Chopped Beet Salad

CHOPPED BEET SALAD

Ingredients 

2 tablespoons extra-virgin olive oil 

1½ teaspoons grated orange zest 

2 tablespoons orange juice (from 1 large orange) 

1½ tablespoons champagne vinegar 

1 teaspoon Dijon mustard 

1 teaspoon honey 

¼ teaspoon plus ⅛ teaspoon salt 

¼ teaspoon ground pepper 

3 cups chopped refrigerated cooked beets (3 8.8-ounce packages) 

½ cup crumbled feta cheese (2 ounces) 

1½ tablespoons chopped salted roasted pistachios 

Chopped fresh mint for garnish (optional) 

Method

Step 1: Whisk 2 tablespoons oil, 1½ teaspoons orange zest, 2 tablespoons orange juice, 1½ tablespoons vinegar, 1 teaspoon mustard, 1 teaspoon honey, ¼ teaspoon plus ⅛ teaspoon salt and ¼ teaspoon pepper together in a large bowl. Set aside 2 tablespoons of the dressing for drizzling. 
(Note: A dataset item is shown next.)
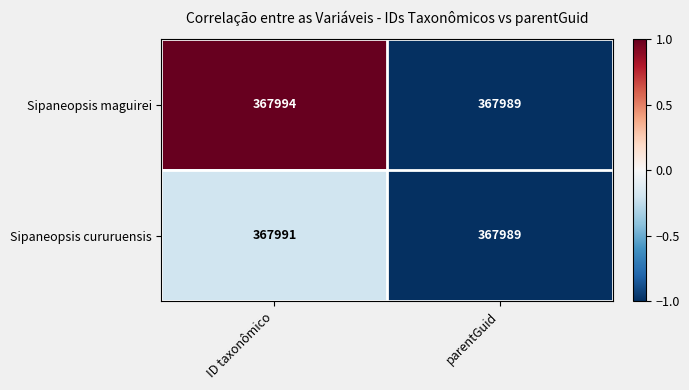

Reading right to left, extract all data points from this chart.

Sipaneopsis maguirei: 367989	367994
Sipaneopsis cururuensis: 367989	367991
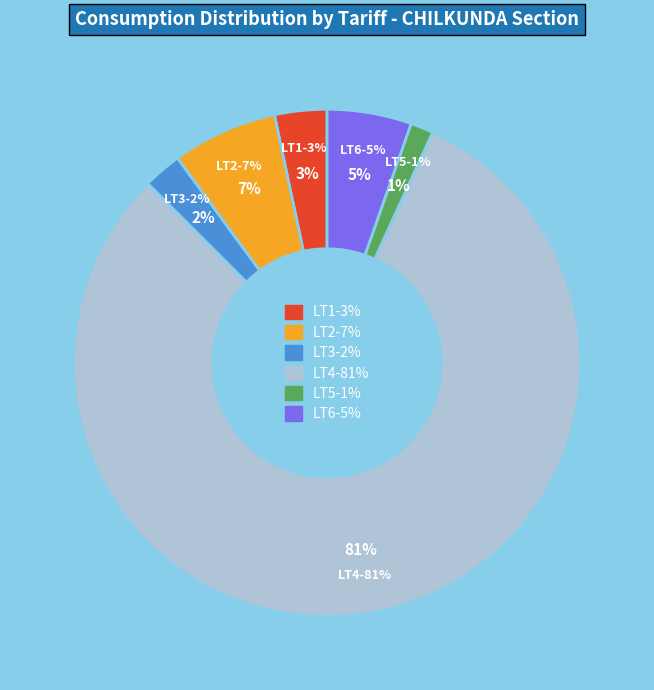

To the nearest percent, what is the difference between the LT5 and LT1 slice percentages?

2%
Step 2:  Add 3 cups chopped beets to the bowl; toss with the remaining dressing until evenly coated. Transfer to a serving bowl and top with ½ cup crumbled feta and 1½ tablespoons pistachios. Drizzle with the reserved dressing. Garnish with chopped mint, if desired.